The PM – who moved into Downing Street at the weekend – insisted inflation is the ‘No1 enemy’ and controlling it is the only way of stopping interest rates spiking even higher.  

However, Mr Sunak is facing fresh criticism for re-appointing Suella Braverman as Home Secretary, after she quit over leaking sensitive information under Ms Truss. 

He is also under more pressure over shunning the COP27 summit in Egypt, with the UK’s COP27 president voicing disappointment and claims Boris Johnson will attend.  

Opinium research carried out between Wednesday and Friday found Tory support was on 28 per cent, up five on the previous week.

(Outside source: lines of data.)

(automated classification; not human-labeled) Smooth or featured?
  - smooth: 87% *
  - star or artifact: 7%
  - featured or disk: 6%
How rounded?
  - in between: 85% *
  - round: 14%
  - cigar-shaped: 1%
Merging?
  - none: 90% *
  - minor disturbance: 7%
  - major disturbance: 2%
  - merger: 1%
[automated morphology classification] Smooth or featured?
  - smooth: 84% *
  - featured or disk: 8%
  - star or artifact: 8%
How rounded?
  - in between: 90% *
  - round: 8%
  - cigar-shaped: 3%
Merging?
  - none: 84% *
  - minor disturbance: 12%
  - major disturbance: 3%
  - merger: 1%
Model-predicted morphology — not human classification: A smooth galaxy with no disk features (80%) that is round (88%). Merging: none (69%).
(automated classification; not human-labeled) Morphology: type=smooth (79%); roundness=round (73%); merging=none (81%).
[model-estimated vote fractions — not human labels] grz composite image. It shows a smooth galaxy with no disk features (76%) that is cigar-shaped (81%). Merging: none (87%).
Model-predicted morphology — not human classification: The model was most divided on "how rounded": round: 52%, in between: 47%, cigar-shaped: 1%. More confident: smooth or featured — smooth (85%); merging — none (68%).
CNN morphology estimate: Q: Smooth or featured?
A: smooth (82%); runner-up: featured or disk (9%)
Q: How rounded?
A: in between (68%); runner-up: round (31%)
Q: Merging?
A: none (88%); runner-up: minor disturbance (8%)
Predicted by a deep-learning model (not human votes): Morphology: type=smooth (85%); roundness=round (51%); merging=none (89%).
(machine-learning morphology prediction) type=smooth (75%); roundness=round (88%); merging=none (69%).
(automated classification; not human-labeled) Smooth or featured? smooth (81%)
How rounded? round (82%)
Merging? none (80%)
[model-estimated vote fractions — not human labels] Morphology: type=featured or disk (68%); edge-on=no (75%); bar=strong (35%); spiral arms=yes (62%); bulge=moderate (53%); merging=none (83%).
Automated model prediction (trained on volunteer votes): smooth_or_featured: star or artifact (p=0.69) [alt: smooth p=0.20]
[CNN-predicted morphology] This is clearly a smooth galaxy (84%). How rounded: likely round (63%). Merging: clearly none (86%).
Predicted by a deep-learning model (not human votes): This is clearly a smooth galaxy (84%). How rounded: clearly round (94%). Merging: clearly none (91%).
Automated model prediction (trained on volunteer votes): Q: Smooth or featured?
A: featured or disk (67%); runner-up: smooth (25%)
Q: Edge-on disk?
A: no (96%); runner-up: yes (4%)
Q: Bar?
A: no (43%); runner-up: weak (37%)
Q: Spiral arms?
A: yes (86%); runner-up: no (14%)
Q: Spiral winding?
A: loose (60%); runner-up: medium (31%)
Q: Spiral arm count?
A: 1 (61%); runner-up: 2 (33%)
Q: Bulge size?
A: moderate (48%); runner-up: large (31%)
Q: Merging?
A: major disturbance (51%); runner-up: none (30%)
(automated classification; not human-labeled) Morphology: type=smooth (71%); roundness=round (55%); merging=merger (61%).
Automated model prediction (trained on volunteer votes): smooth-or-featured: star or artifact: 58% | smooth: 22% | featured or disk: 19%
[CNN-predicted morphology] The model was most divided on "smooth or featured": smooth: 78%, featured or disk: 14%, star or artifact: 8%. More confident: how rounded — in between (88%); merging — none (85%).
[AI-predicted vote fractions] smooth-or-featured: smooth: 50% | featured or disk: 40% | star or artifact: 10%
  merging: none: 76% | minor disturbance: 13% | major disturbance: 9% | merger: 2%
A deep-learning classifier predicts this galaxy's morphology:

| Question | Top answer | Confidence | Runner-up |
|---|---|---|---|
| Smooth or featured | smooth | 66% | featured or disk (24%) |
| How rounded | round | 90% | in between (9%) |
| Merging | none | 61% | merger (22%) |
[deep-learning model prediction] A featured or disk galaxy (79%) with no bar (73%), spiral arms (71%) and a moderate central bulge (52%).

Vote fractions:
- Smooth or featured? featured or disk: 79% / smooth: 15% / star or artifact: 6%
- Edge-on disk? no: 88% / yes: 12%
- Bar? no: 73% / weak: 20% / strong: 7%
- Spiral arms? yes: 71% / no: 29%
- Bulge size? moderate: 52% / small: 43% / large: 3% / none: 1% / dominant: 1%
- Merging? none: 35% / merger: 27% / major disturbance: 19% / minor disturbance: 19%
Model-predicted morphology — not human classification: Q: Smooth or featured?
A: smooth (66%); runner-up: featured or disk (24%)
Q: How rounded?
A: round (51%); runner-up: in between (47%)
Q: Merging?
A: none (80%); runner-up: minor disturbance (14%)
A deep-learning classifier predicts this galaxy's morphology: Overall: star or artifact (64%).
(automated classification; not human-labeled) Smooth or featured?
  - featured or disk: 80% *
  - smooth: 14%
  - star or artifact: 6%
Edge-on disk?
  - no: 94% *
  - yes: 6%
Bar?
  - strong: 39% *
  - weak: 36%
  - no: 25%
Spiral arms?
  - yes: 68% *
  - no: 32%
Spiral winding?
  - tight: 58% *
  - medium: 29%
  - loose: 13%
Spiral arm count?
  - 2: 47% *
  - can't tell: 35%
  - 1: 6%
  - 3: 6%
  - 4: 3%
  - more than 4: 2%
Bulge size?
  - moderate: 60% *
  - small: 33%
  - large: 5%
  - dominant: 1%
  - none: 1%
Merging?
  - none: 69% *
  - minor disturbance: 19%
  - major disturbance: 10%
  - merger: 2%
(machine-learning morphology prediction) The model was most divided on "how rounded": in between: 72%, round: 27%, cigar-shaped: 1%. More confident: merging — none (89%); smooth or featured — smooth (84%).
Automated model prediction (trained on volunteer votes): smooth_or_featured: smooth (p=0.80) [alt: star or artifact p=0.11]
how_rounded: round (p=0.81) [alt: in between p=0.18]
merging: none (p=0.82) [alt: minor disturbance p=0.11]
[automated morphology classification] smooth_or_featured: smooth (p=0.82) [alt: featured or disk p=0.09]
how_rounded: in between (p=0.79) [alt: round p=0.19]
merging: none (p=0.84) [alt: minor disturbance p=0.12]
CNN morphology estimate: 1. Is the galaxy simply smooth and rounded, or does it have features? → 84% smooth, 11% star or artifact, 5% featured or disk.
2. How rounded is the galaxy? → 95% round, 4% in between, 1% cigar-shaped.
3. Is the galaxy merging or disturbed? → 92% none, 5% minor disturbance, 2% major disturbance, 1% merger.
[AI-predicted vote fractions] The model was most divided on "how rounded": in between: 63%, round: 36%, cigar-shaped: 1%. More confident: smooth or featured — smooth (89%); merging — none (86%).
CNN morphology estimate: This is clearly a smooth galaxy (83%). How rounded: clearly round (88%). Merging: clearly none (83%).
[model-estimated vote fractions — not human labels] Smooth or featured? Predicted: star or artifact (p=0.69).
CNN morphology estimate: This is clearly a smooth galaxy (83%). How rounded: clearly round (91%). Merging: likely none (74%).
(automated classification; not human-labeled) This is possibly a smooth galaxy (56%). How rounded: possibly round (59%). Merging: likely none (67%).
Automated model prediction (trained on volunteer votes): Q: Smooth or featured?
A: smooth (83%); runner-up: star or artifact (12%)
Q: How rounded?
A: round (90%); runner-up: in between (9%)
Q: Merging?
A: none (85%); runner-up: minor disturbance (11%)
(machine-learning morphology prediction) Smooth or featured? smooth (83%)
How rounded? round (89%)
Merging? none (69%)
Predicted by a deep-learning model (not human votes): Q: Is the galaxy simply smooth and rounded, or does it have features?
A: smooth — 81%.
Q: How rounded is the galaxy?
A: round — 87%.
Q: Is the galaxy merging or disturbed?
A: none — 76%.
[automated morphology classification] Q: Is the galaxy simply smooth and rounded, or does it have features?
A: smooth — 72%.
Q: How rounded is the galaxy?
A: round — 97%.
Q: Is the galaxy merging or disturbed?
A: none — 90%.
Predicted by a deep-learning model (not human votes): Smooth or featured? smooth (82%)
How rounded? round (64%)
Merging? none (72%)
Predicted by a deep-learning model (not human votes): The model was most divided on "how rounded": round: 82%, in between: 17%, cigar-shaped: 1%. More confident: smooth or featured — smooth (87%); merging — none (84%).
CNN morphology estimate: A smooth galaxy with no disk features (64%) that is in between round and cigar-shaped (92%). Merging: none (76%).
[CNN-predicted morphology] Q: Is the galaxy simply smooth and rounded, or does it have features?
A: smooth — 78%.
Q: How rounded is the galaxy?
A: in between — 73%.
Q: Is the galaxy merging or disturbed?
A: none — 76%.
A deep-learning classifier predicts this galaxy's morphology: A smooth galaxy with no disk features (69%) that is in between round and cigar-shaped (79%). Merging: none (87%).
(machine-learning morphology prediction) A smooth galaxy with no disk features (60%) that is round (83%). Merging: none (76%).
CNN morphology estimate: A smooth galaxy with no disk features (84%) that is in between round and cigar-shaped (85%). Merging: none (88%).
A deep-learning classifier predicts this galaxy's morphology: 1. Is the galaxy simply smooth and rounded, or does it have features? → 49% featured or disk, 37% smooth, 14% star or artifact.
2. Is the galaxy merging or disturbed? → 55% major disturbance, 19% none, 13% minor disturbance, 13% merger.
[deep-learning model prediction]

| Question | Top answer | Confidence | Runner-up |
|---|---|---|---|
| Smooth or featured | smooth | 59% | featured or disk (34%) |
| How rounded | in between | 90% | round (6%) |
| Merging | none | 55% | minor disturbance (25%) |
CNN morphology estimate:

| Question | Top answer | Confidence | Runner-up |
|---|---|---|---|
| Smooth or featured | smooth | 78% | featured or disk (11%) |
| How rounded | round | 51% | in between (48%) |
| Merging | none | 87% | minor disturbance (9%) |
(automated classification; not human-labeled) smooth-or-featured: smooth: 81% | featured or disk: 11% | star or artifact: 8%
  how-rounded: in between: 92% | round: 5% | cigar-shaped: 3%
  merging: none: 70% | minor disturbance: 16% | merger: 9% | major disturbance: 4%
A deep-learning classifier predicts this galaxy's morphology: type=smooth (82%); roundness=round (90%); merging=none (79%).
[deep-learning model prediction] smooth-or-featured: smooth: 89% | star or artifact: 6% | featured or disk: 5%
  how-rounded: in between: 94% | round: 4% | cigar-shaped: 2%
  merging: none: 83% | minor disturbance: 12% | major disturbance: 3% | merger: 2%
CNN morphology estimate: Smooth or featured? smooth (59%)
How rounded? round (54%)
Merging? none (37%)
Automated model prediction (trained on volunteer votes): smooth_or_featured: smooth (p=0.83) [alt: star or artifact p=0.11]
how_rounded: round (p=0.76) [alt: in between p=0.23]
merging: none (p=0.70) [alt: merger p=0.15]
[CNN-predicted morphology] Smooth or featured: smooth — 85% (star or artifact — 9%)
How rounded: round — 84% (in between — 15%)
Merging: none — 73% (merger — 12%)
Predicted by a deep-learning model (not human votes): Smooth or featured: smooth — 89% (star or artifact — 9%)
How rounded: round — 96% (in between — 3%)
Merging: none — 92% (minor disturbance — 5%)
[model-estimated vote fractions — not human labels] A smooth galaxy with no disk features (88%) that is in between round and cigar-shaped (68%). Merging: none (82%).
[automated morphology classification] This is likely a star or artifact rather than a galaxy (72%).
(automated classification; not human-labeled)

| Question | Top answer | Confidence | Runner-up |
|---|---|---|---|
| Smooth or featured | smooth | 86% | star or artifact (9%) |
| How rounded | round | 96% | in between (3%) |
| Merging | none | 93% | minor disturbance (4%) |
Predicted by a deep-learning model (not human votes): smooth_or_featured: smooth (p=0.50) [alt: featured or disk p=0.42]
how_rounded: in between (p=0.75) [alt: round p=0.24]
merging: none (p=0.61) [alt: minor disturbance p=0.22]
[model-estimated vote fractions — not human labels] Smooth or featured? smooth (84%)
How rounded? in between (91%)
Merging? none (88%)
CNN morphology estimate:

Meanwhile, Labour was down six points to 44 per cent.

It comes after YouGov research from Tuesday and Wednesday – as Mr Sunak became premier and took his first PMQs – found Sir Keir’s party had a 28-point advantage.

That was down from the eye-watering 37 points recorded four days earlier when it was not clear who would take over from Ms Truss.

The narrowing was partly down to the Conservatives bumping up to 23 per cent support from just 19 per cent, while Labour slipped from 56 per cent to 51 per cent.

Survation showed a similar clawing back of ground, with the Tories up by four in a week to 27 per cent and Labour down one to 51 per cent. 

In an op-ed in The Sun, Mr Gove wrote: ‘We made the wrong choice this summer about the path we should take.

‘Plans to cut taxes targeted on the richest were a holiday from reality.

‘A mini budget that didn’t explain how spending plans would be paid for was an error. To put it mildly.’


Mr Sunak and Chancellor Jeremy Hunt (left) are drawing up a Budget expected to include £50billion in spending cuts and tax rises. Michael Gove (right) today issued a grovelling apology for the Tories putting Liz Truss in Downing Street

Mr Gove was dramatically sacked by his old ‘frenemy’ Mr Johnson in the summer as his premiership collapsed. He threw his weight behind Kemi Badenoch and then Mr Sunak in the race to succeed him.

At the Tory Party conference earlier this month, Mr Gove was one of the ringleaders of the revolt against Ms Truss and then-chancellor Kwasi Kwarteng’s mini budget, forcing a climbdown over the plan to scrap the 45p top rate of tax.

Furious allies of Ms Truss accused him of getting ‘his kicks in a sadistic way’.

Mr Sunak offered him a return to Government in his old role after taking over from Ms Truss in Downing Street.

Mr Gove said the new Prime Minister ‘has the experience, competence and compassion to steer us through the choppy economic waters ahead’.